La Cour de justice de l’Union européenne (CJUE) a confirmé, ce jeudi, l’annulation d’une amende historique de 1,06 milliard d’euros infligée au géant américain des microprocesseurs, Intel. Cette amende avait été imposée en 2009 par la Commission européenne, qui reprochait à Intel d’avoir abusé de sa position dominante sur le marché des processeurs x86 en offrant des rabais dits « de fidélité » à plusieurs grands fabricants d’ordinateurs.
À l’origine, la Commission européenne avait jugé que ces rabais étaient conditionnés à l’achat de la quasi-totalité des processeurs par ces fabricants auprès d’Intel, créant ainsi une concurrence déloyale. Les entreprises visées par ces pratiques incluaient certains des plus grands noms de l’industrie informatique, tels que Dell, Hewlett Packard (HP), NEC et Lenovo. Selon la Commission, en incitant ces fabricants à limiter leur recours aux processeurs de ses concurrents, Intel aurait écarté les autres acteurs du marché, en particulier son principal rival de l’époque, Advanced Micro Devices (AMD).

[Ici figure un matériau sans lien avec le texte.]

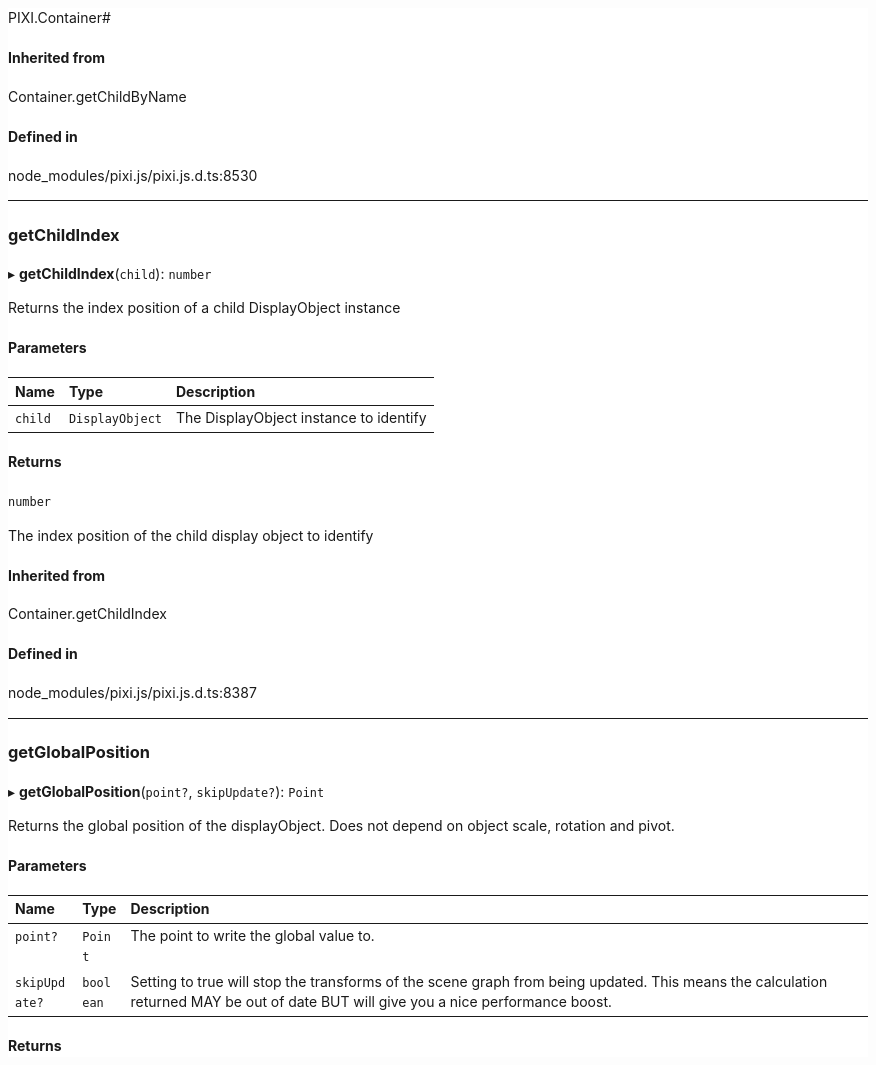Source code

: PIXI.Container#

#### Inherited from

Container.getChildByName

#### Defined in

node_modules/pixi.js/pixi.js.d.ts:8530

___

### getChildIndex

▸ **getChildIndex**(`child`): `number`

Returns the index position of a child DisplayObject instance

#### Parameters

| Name | Type | Description |
| :------ | :------ | :------ |
| `child` | `DisplayObject` | The DisplayObject instance to identify |

#### Returns

`number`

The index position of the child display object to identify

#### Inherited from

Container.getChildIndex

#### Defined in

node_modules/pixi.js/pixi.js.d.ts:8387

___

### getGlobalPosition

▸ **getGlobalPosition**(`point?`, `skipUpdate?`): `Point`

Returns the global position of the displayObject. Does not depend on object scale, rotation and pivot.

#### Parameters

| Name | Type | Description |
| :------ | :------ | :------ |
| `point?` | `Point` | The point to write the global value to. |
| `skipUpdate?` | `boolean` | Setting to true will stop the transforms of the scene graph from being updated. This means the calculation returned MAY be out of date BUT will give you a nice performance boost. |

#### Returns
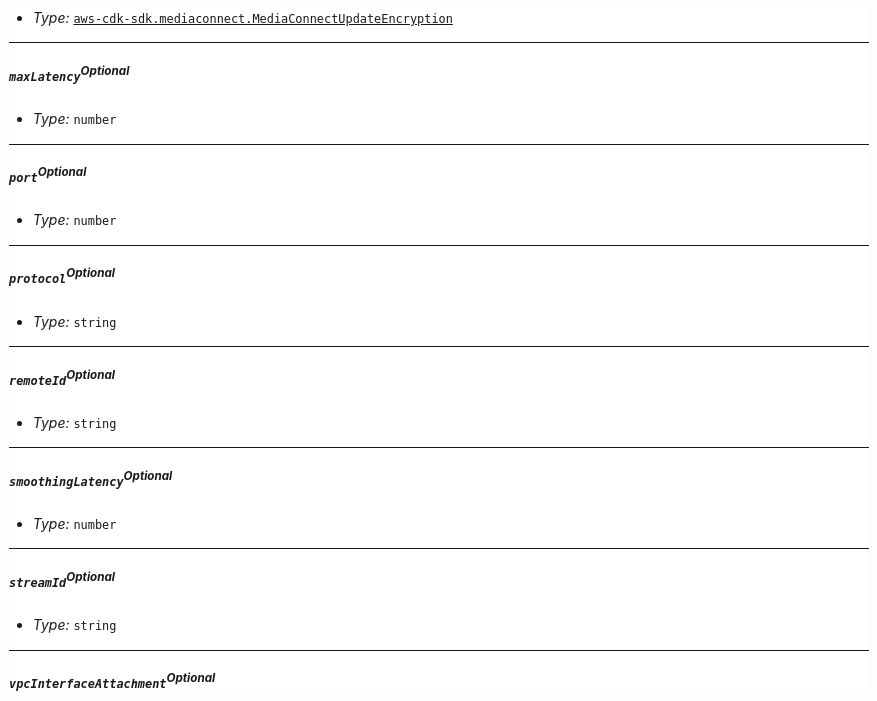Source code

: - *Type:* [`aws-cdk-sdk.mediaconnect.MediaConnectUpdateEncryption`](#aws-cdk-sdk.mediaconnect.MediaConnectUpdateEncryption)

---

##### `maxLatency`<sup>Optional</sup> <a name="aws-cdk-sdk.mediaconnect.MediaConnectUpdateFlowOutputRequest.property.maxLatency"></a>

- *Type:* `number`

---

##### `port`<sup>Optional</sup> <a name="aws-cdk-sdk.mediaconnect.MediaConnectUpdateFlowOutputRequest.property.port"></a>

- *Type:* `number`

---

##### `protocol`<sup>Optional</sup> <a name="aws-cdk-sdk.mediaconnect.MediaConnectUpdateFlowOutputRequest.property.protocol"></a>

- *Type:* `string`

---

##### `remoteId`<sup>Optional</sup> <a name="aws-cdk-sdk.mediaconnect.MediaConnectUpdateFlowOutputRequest.property.remoteId"></a>

- *Type:* `string`

---

##### `smoothingLatency`<sup>Optional</sup> <a name="aws-cdk-sdk.mediaconnect.MediaConnectUpdateFlowOutputRequest.property.smoothingLatency"></a>

- *Type:* `number`

---

##### `streamId`<sup>Optional</sup> <a name="aws-cdk-sdk.mediaconnect.MediaConnectUpdateFlowOutputRequest.property.streamId"></a>

- *Type:* `string`

---

##### `vpcInterfaceAttachment`<sup>Optional</sup> <a name="aws-cdk-sdk.mediaconnect.MediaConnectUpdateFlowOutputRequest.property.vpcInterfaceAttachment"></a>
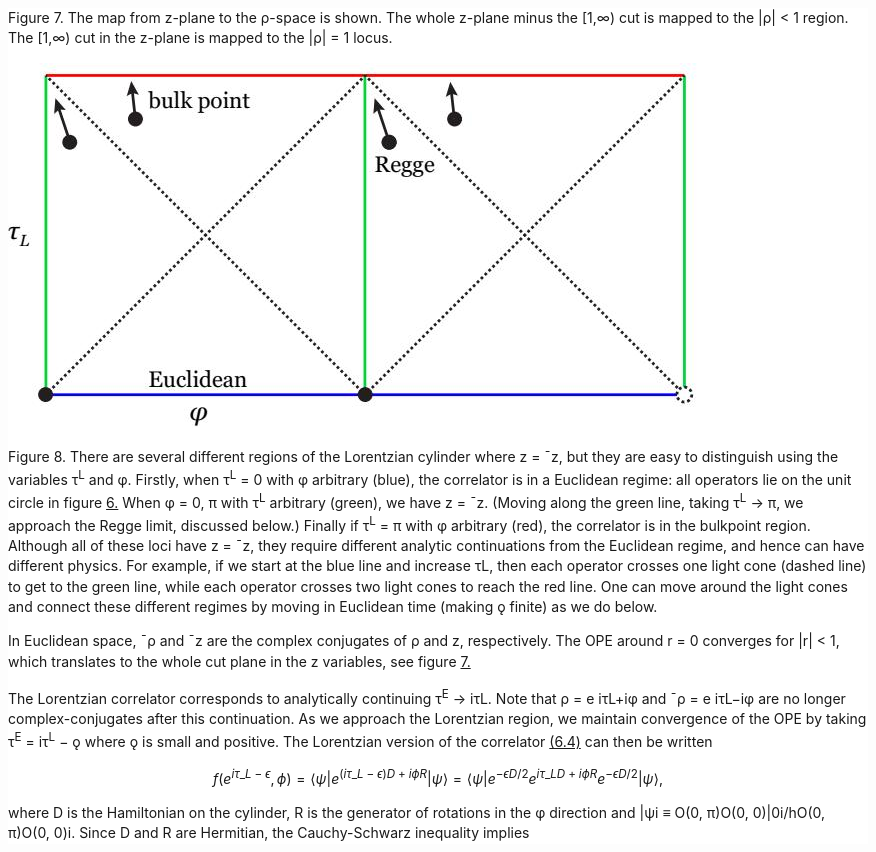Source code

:<span id="page-24-0"></span>Figure 7. The map from z-plane to the ρ-space is shown. The whole z-plane minus the [1,∞) cut is mapped to the |ρ| < 1 region. The [1,∞) cut in the z-plane is mapped to the |ρ| = 1 locus.

![](_page_24_Figure_3.jpeg)

<span id="page-24-1"></span>Figure 8. There are several different regions of the Lorentzian cylinder where z = ¯z, but they are easy to distinguish using the variables τ<sup>L</sup> and φ. Firstly, when τ<sup>L</sup> = 0 with φ arbitrary (blue), the correlator is in a Euclidean regime: all operators lie on the unit circle in figure [6.](#page-23-2) When φ = 0, π with τ<sup>L</sup> arbitrary (green), we have z = ¯z. (Moving along the green line, taking τ<sup>L</sup> → π, we approach the Regge limit, discussed below.) Finally if τ<sup>L</sup> = π with φ arbitrary (red), the correlator is in the bulkpoint region. Although all of these loci have z = ¯z, they require different analytic continuations from the Euclidean regime, and hence can have different physics. For example, if we start at the blue line and increase τL, then each operator crosses one light cone (dashed line) to get to the green line, while each operator crosses two light cones to reach the red line. One can move around the light cones and connect these different regimes by moving in Euclidean time (making ǫ finite) as we do below.

In Euclidean space, ¯ρ and ¯z are the complex conjugates of ρ and z, respectively. The OPE around r = 0 converges for |r| < 1, which translates to the whole cut plane in the z variables, see figure [7.](#page-24-0)

The Lorentzian correlator corresponds to analytically continuing τ<sup>E</sup> → iτL. Note that ρ = e iτL+iφ and ¯ρ = e iτL−iφ are no longer complex-conjugates after this continuation. As we approach the Lorentzian region, we maintain convergence of the OPE by taking τ<sup>E</sup> = iτ<sup>L</sup> − ǫ where ǫ is small and positive. The Lorentzian version of the correlator [\(6.4\)](#page-23-3) can then be written

$$f(e^{i\tau\_L - \epsilon}, \phi) = \langle \psi | e^{(i\tau\_L - \epsilon)D + i\phi R} | \psi \rangle = \langle \psi | e^{-\epsilon D/2} e^{i\tau\_L D + i\phi R} e^{-\epsilon D/2} | \psi \rangle,\tag{6.6}$$

where D is the Hamiltonian on the cylinder, R is the generator of rotations in the φ direction and |ψi ≡ O(0, π)O(0, 0)|0i/hO(0, π)O(0, 0)i. Since D and R are Hermitian, the Cauchy-Schwarz inequality implies
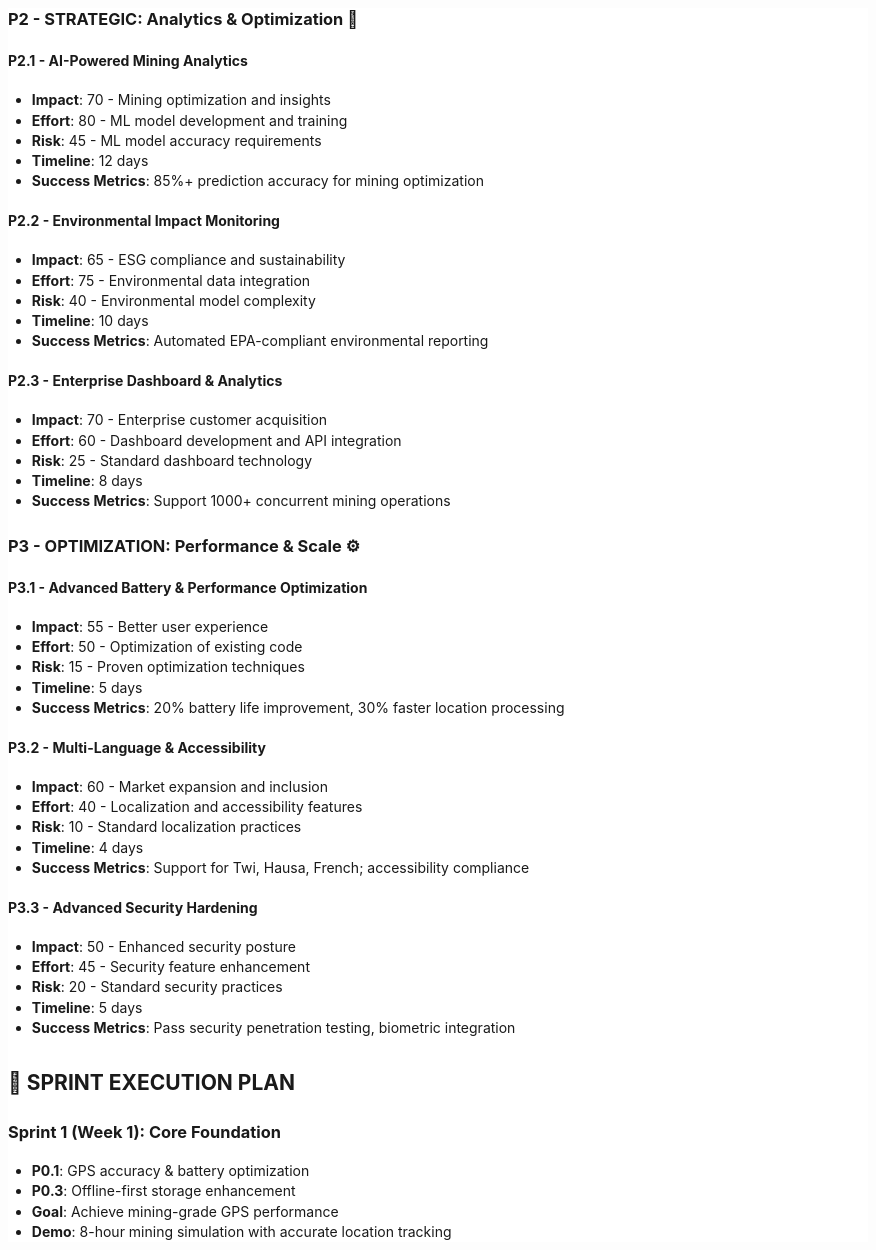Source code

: ### **P2 - STRATEGIC: Analytics & Optimization** 🎯

#### **P2.1 - AI-Powered Mining Analytics**
- **Impact**: 70 - Mining optimization and insights
- **Effort**: 80 - ML model development and training
- **Risk**: 45 - ML model accuracy requirements
- **Timeline**: 12 days
- **Success Metrics**: 85%+ prediction accuracy for mining optimization

#### **P2.2 - Environmental Impact Monitoring**
- **Impact**: 65 - ESG compliance and sustainability
- **Effort**: 75 - Environmental data integration
- **Risk**: 40 - Environmental model complexity
- **Timeline**: 10 days
- **Success Metrics**: Automated EPA-compliant environmental reporting

#### **P2.3 - Enterprise Dashboard & Analytics**
- **Impact**: 70 - Enterprise customer acquisition
- **Effort**: 60 - Dashboard development and API integration
- **Risk**: 25 - Standard dashboard technology
- **Timeline**: 8 days
- **Success Metrics**: Support 1000+ concurrent mining operations

### **P3 - OPTIMIZATION: Performance & Scale** ⚙️

#### **P3.1 - Advanced Battery & Performance Optimization**
- **Impact**: 55 - Better user experience
- **Effort**: 50 - Optimization of existing code
- **Risk**: 15 - Proven optimization techniques
- **Timeline**: 5 days
- **Success Metrics**: 20% battery life improvement, 30% faster location processing

#### **P3.2 - Multi-Language & Accessibility**
- **Impact**: 60 - Market expansion and inclusion
- **Effort**: 40 - Localization and accessibility features
- **Risk**: 10 - Standard localization practices
- **Timeline**: 4 days
- **Success Metrics**: Support for Twi, Hausa, French; accessibility compliance

#### **P3.3 - Advanced Security Hardening**
- **Impact**: 50 - Enhanced security posture
- **Effort**: 45 - Security feature enhancement
- **Risk**: 20 - Standard security practices
- **Timeline**: 5 days
- **Success Metrics**: Pass security penetration testing, biometric integration

## 🚀 **SPRINT EXECUTION PLAN**

### **Sprint 1 (Week 1): Core Foundation**
- **P0.1**: GPS accuracy & battery optimization
- **P0.3**: Offline-first storage enhancement
- **Goal**: Achieve mining-grade GPS performance
- **Demo**: 8-hour mining simulation with accurate location tracking
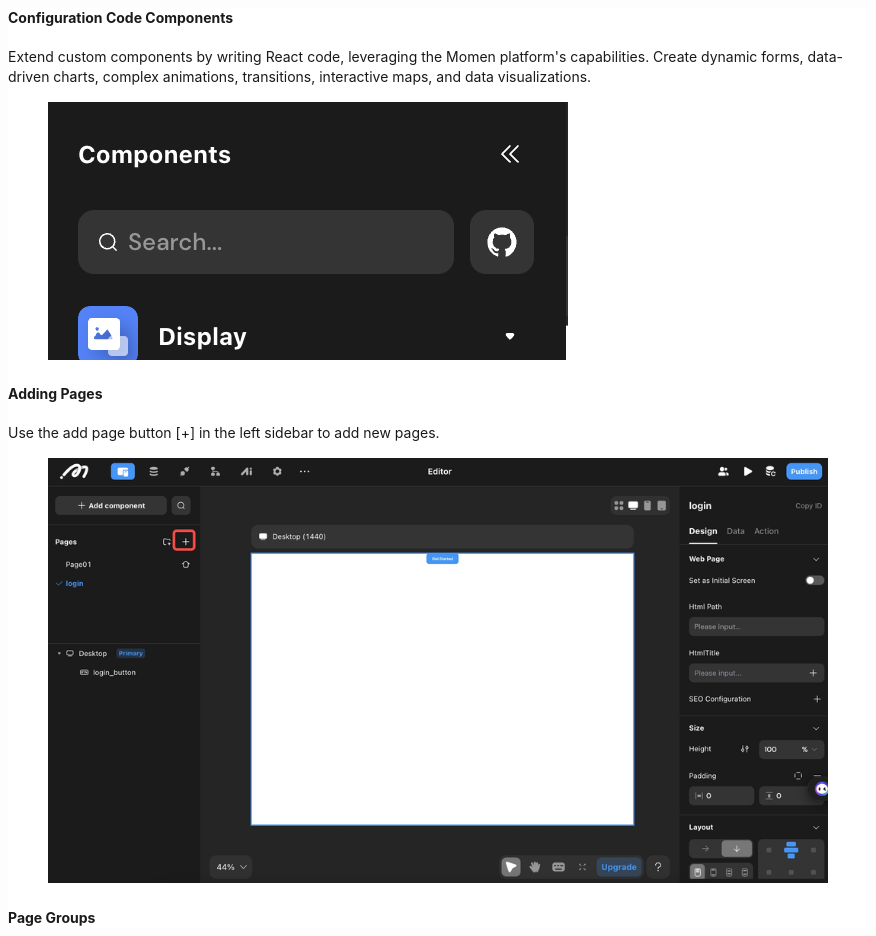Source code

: #### Configuration Code Components

Extend custom components by writing React code, leveraging the Momen platform's capabilities. Create dynamic forms, data-driven charts, complex animations, transitions, interactive maps, and data visualizations.

<figure><img src="../.gitbook/assets/editor/codecomponent.png" alt=""><figcaption></figcaption></figure>

#### Adding Pages

Use the add page button \[+] in the left sidebar to add new pages.

<figure><img src="../.gitbook/assets/editor/addingpage.jpeg" alt=""><figcaption></figcaption></figure>

#### Page Groups
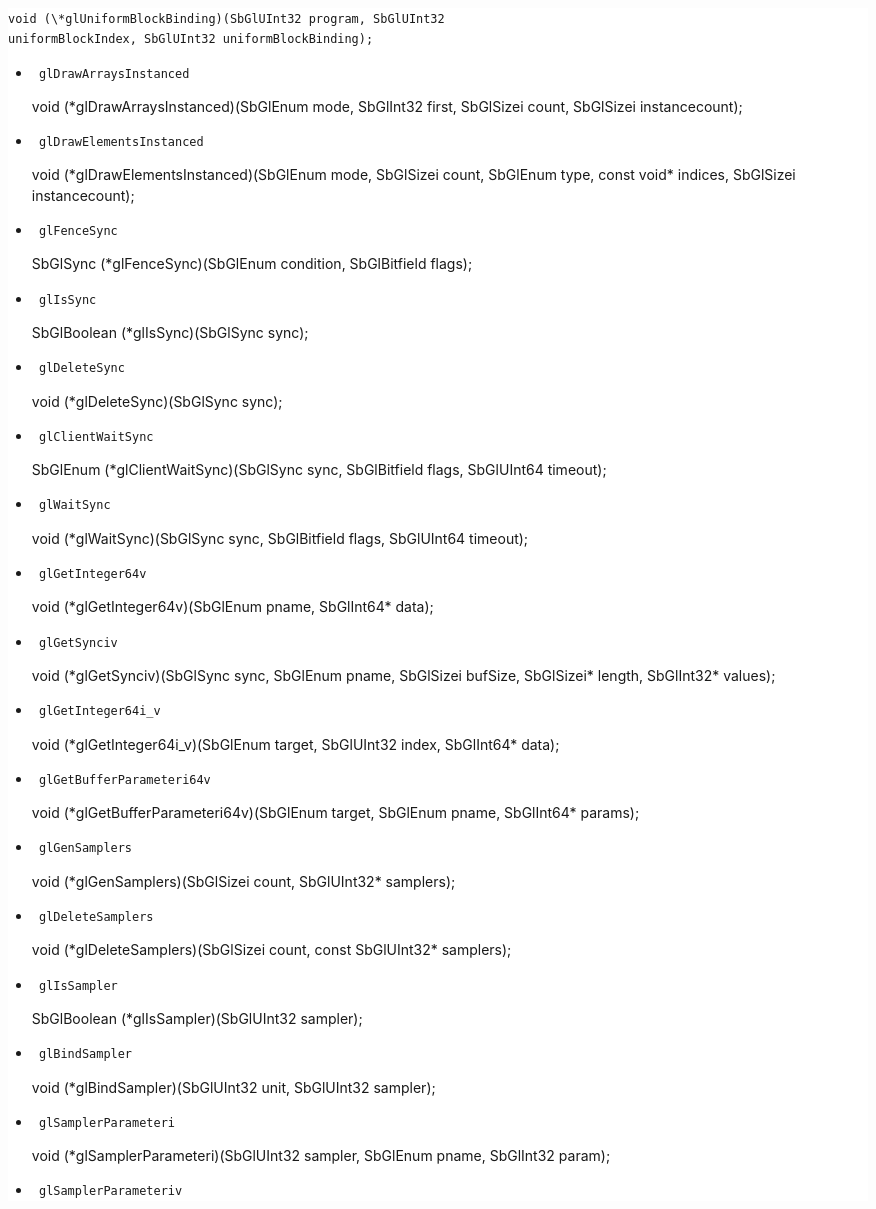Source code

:     void (\*glUniformBlockBinding)(SbGlUInt32 program, SbGlUInt32
    uniformBlockIndex, SbGlUInt32 uniformBlockBinding);
*   ` glDrawArraysInstanced`

    void (\*glDrawArraysInstanced)(SbGlEnum mode, SbGlInt32 first, SbGlSizei
    count, SbGlSizei instancecount);
*   ` glDrawElementsInstanced`

    void (\*glDrawElementsInstanced)(SbGlEnum mode, SbGlSizei count, SbGlEnum
    type, const void\* indices, SbGlSizei instancecount);
*   ` glFenceSync`

    SbGlSync (\*glFenceSync)(SbGlEnum condition, SbGlBitfield flags);
*   ` glIsSync`

    SbGlBoolean (\*glIsSync)(SbGlSync sync);
*   ` glDeleteSync`

    void (\*glDeleteSync)(SbGlSync sync);
*   ` glClientWaitSync`

    SbGlEnum (\*glClientWaitSync)(SbGlSync sync, SbGlBitfield flags, SbGlUInt64
    timeout);
*   ` glWaitSync`

    void (\*glWaitSync)(SbGlSync sync, SbGlBitfield flags, SbGlUInt64 timeout);
*   ` glGetInteger64v`

    void (\*glGetInteger64v)(SbGlEnum pname, SbGlInt64\* data);
*   ` glGetSynciv`

    void (\*glGetSynciv)(SbGlSync sync, SbGlEnum pname, SbGlSizei bufSize,
    SbGlSizei\* length, SbGlInt32\* values);
*   ` glGetInteger64i_v`

    void (\*glGetInteger64i_v)(SbGlEnum target, SbGlUInt32 index, SbGlInt64\*
    data);
*   ` glGetBufferParameteri64v`

    void (\*glGetBufferParameteri64v)(SbGlEnum target, SbGlEnum pname,
    SbGlInt64\* params);
*   ` glGenSamplers`

    void (\*glGenSamplers)(SbGlSizei count, SbGlUInt32\* samplers);
*   ` glDeleteSamplers`

    void (\*glDeleteSamplers)(SbGlSizei count, const SbGlUInt32\* samplers);
*   ` glIsSampler`

    SbGlBoolean (\*glIsSampler)(SbGlUInt32 sampler);
*   ` glBindSampler`

    void (\*glBindSampler)(SbGlUInt32 unit, SbGlUInt32 sampler);
*   ` glSamplerParameteri`

    void (\*glSamplerParameteri)(SbGlUInt32 sampler, SbGlEnum pname, SbGlInt32
    param);
*   ` glSamplerParameteriv`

Cependant, en 2022, le Tribunal de Justice de l’Union européenne (TUE), la deuxième plus haute juridiction du bloc, avait annulé cette sanction après avoir réexaminé l’affaire. Le Tribunal avait estimé que la Commission n’avait pas apporté de preuves suffisantes démontrant que les rabais d’Intel avaient effectivement eu un impact anti-concurrentiel sur le marché, justifiant ainsi l’annulation de l’amende. Cette décision avait alors poussé la Commission européenne à faire appel auprès de la CJUE, qui est la plus haute instance juridique de l’Union.
La décision de la CJUE, rendue en octobre 2023, confirme l’arrêt du TUE, rejetant ainsi l’appel de la Commission. Ce jugement met fin à une bataille judiciaire qui aura duré plus d’une décennie, et constitue un revers significatif pour les régulateurs européens. Ces derniers ont pour habitude de lutter contre les pratiques de prix des entreprises en position dominante, estimant que les rabais de fidélité peuvent fausser la concurrence. Ils craignent notamment que de telles pratiques incitent les clients à s’engager de manière exclusive avec les entreprises dominantes, empêchant ainsi une concurrence saine et l’innovation sur le marché.
Cette affaire soulève des questions plus larges concernant la capacité des régulateurs à prouver que certaines pratiques commerciales, notamment dans le secteur des technologies, sont anti-compétitives. Intel, pour sa part, a toujours contesté les accusations, affirmant que ses rabais étaient légitimes et bénéficiaient aux consommateurs en abaissant les prix des processeurs. Le groupe a également soutenu que ses actions n’avaient pas empêché la concurrence d’innover et de croître, citant les progrès réalisés par ses concurrents comme preuve que le marché était resté compétitif malgré ses pratiques commerciales.
Cette décision pourrait influencer la manière dont la Commission européenne aborde les futures enquêtes sur les abus de position dominante, en particulier dans le secteur des technologies, où la concurrence est souvent féroce et où les géants de l’industrie bénéficient de larges parts de marché.